Je partais en vacances avec au minimum 5 ou 6 livres et des mots fléchés ... . Il fut un temps où l'on prêtait attention à son orthographe, où l'on prenait le temps d'échanger de l'information.

Mais aujourd'hui, il me semble que l'on accorde plus d'importance aux images qu'aux mots. Pourquoi? N'est-il pas important de laisser toute leur place aux mots? Pourquoi distraire l'attention avec des images? Pourquoi aussi ce besoin de se montrer (de préférence sous son plus beau jour) sur les réseaux sociaux? J'avoue rester perplexe devant cette débauche d'images. Sans parler de ce côté "journal intime" que revêt pur certain(e)s Facebook ou Instagram.

Petite, mes journaux intimes avaient un cadenas et une clé. Aujourd'hui, je ne sais pas s'il est même encore possible de trouver un vrai journal intime de ce type ... .

Personnellement j'ai fait le choix de ne pas publier quotidiennement et surtout de limiter les publications avec photos car si je prends le temps de rédiger un texte, c'est pour qu'on le lise, déjà parce que j'ai peut être quelque chose à dire, mais surtout parce qu'on ne prend plus le temps de rien de nos jours, A peine de se parler, de s'écouter.
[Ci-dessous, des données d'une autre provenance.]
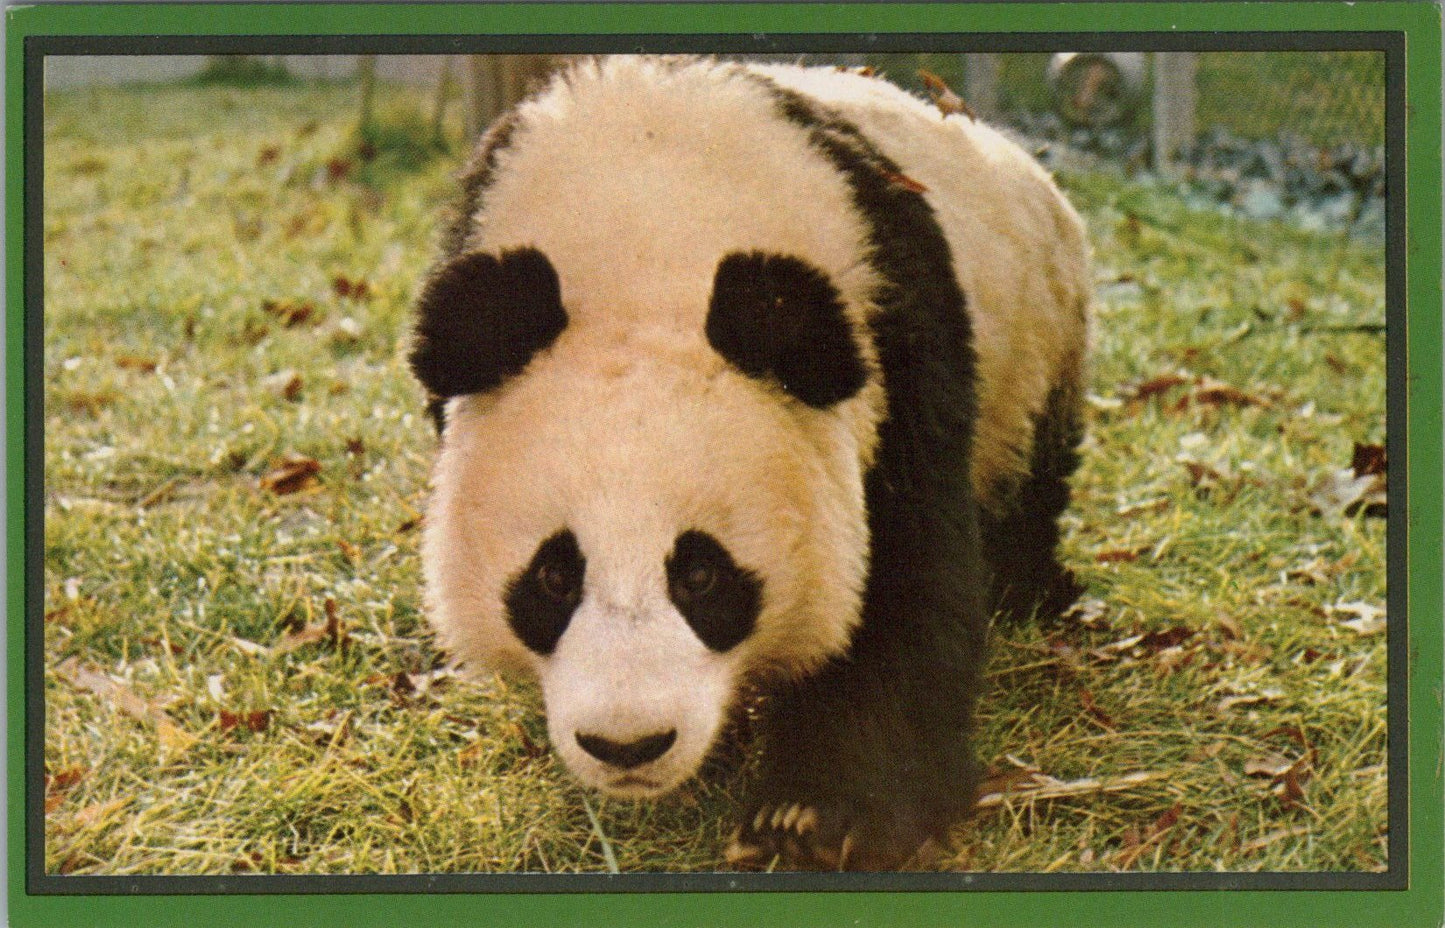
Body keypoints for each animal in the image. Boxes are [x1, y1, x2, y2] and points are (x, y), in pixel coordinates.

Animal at [409, 56, 1091, 871]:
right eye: (553, 576)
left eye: (702, 574)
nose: (628, 744)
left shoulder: (891, 327)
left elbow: (903, 572)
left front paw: (822, 819)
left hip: (1037, 347)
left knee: (1029, 484)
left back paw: (1031, 590)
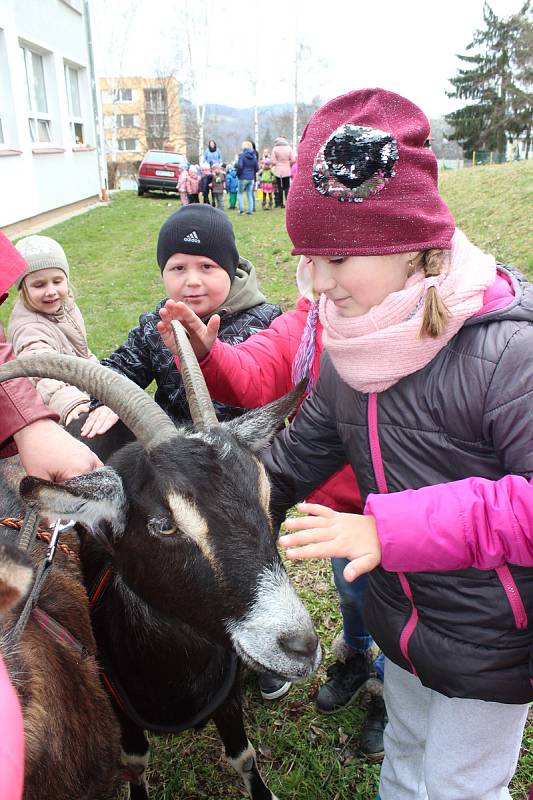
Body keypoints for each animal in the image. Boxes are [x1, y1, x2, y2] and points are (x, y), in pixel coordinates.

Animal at [0, 324, 320, 800]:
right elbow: (135, 761)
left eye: (265, 497)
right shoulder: (115, 703)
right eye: (163, 525)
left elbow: (242, 756)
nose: (300, 646)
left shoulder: (227, 697)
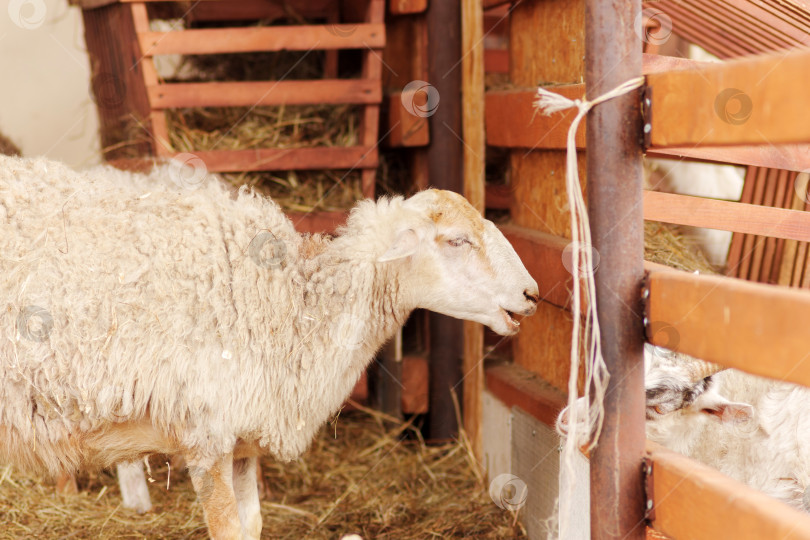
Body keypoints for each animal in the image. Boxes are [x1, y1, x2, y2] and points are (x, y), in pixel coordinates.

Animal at [0, 155, 539, 539]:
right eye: (457, 240)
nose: (532, 294)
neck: (287, 304)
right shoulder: (207, 434)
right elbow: (228, 530)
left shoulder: (244, 437)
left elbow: (254, 525)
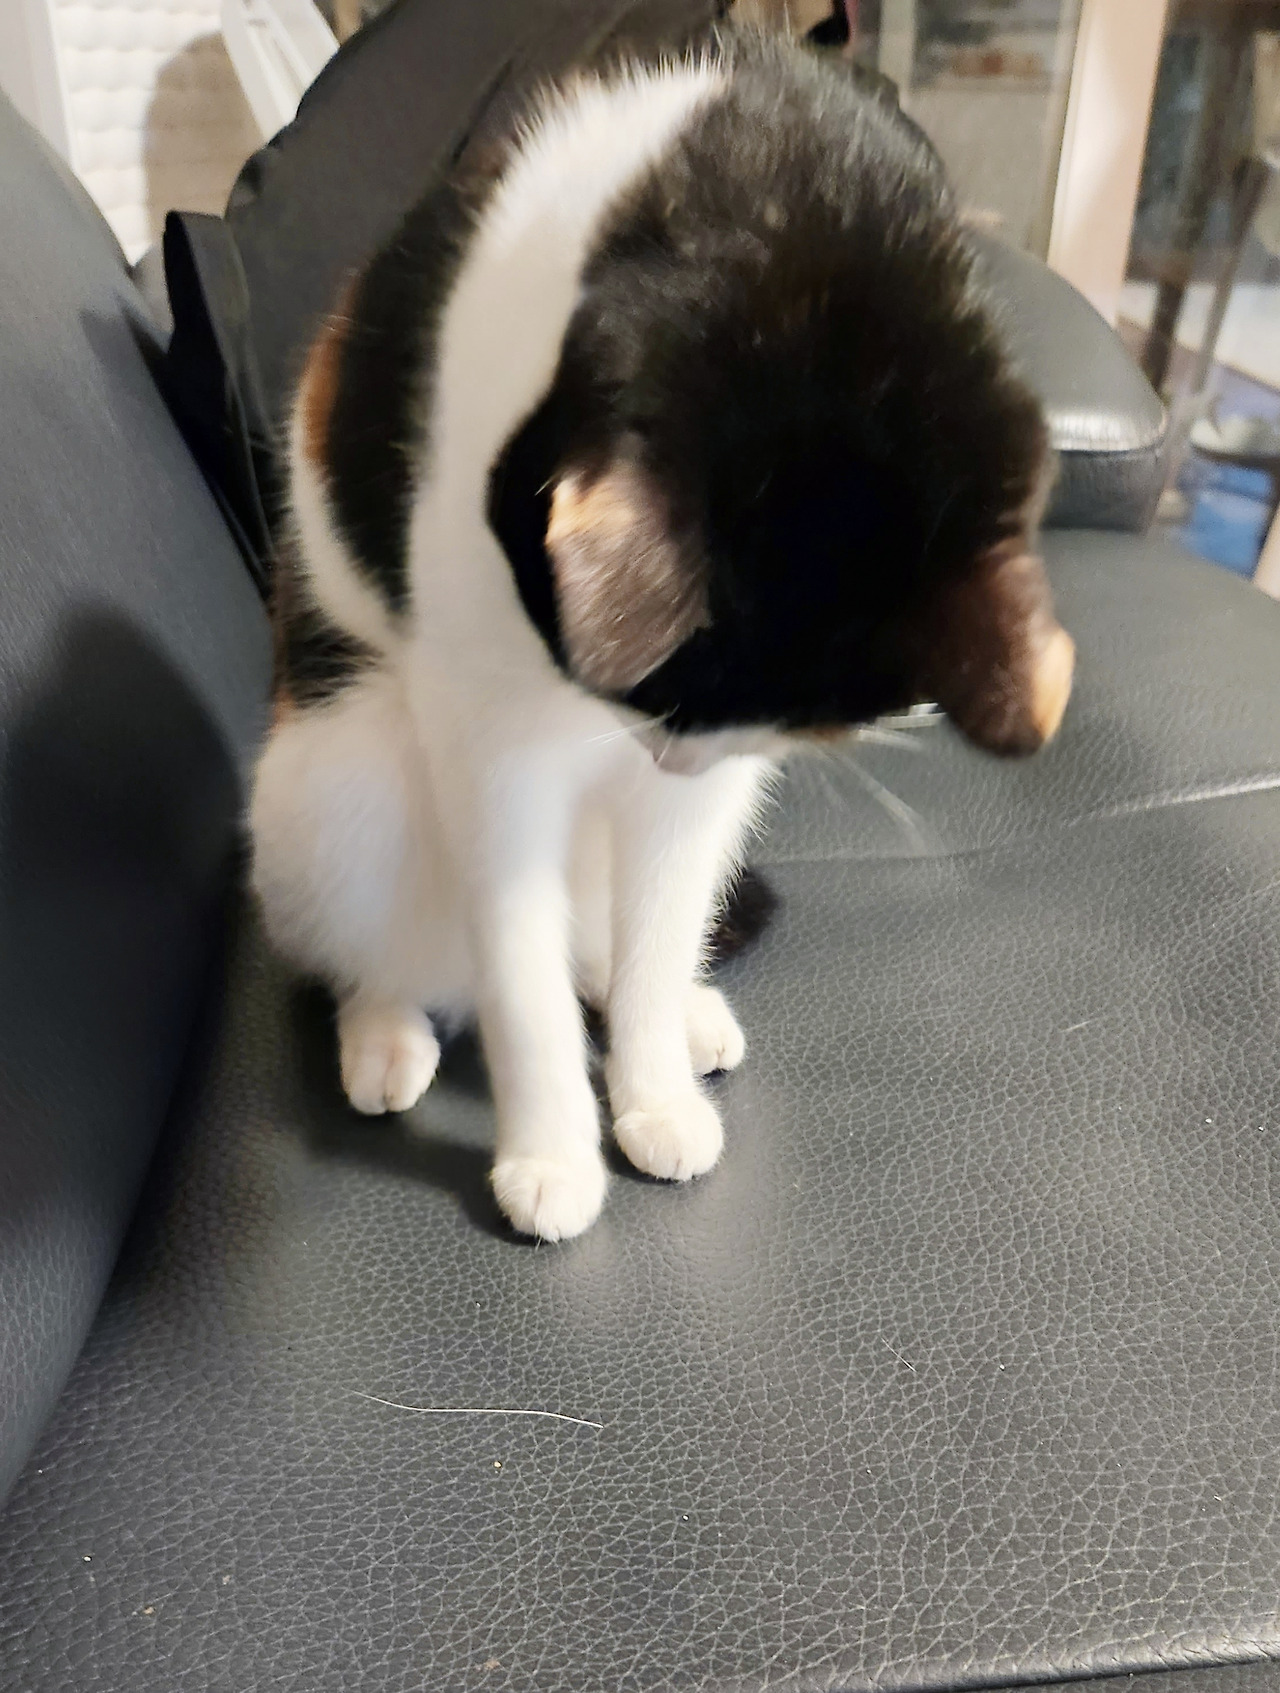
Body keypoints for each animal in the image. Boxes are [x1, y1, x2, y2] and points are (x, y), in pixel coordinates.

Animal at [249, 28, 1074, 1241]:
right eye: (641, 697)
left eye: (777, 726)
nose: (665, 760)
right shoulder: (490, 748)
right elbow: (523, 983)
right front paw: (551, 1150)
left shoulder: (710, 786)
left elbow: (653, 931)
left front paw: (650, 1085)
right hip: (338, 780)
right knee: (376, 946)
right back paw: (386, 1028)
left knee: (615, 939)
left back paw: (681, 1013)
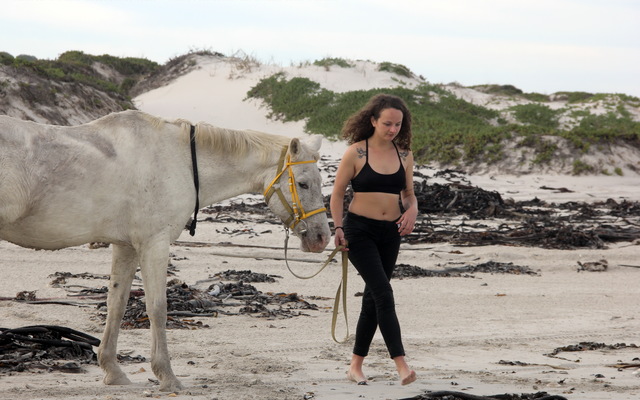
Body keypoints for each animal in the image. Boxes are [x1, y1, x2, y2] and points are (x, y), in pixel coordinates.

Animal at [0, 110, 331, 391]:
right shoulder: (155, 243)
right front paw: (167, 376)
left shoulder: (126, 246)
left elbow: (116, 304)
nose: (321, 238)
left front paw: (112, 371)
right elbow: (158, 308)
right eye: (303, 184)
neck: (180, 160)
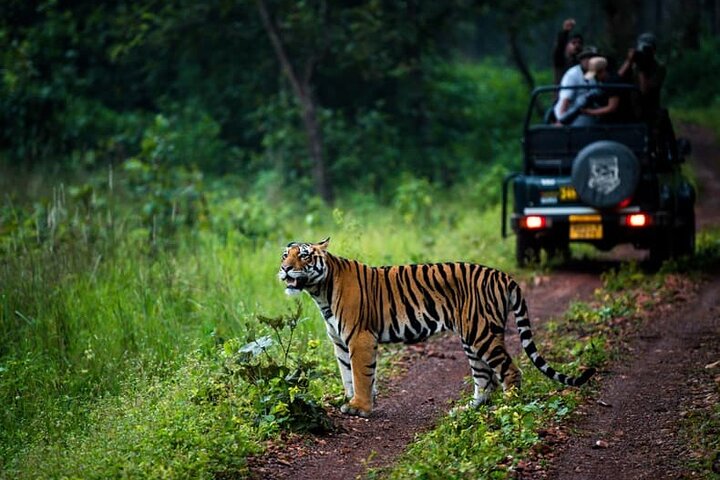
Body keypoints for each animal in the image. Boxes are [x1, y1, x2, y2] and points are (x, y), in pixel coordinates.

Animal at [278, 238, 595, 417]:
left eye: (304, 255)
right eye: (285, 255)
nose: (284, 268)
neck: (320, 292)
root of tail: (503, 275)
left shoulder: (360, 338)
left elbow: (361, 374)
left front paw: (361, 408)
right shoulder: (340, 343)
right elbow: (347, 375)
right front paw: (349, 400)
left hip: (482, 334)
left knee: (509, 371)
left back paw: (509, 406)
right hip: (472, 337)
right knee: (485, 380)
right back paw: (467, 410)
Les dialogues de sourds qui dégénèrent en querelles intestines pour une virgule mal placée, une faute d'orthographe ou parce qu'on est tellement pressé de répondre qu'on ne fait pas attention à la forme.

Et si nous (ré)apprenions à prendre le temps?

Et si au lieu de chercher à aller toujours plus vite, on essayait plutôt de ralentir?

Et ai au lieu de tomber dans le piège du miroir aux alouettes qui ne te dira jamais que tu es la plus belle (ou le plus beau), on (ré)apprenait à être vrai, à être soi, à cultiver nos valeurs ?

Et si au lieu de faire sans cesse croître le nombre de serveurs qui hébergent toutes ces images que l'on poste systématiquement pour rendre nos publications plus "attrayantes" et qui bouffent plus d'électricité en un jour qu'une petite famille en un an, on regardait à l'intérieur pour voir ce qu'on peut y trouver (et au passage revenir à des choses plus simples)?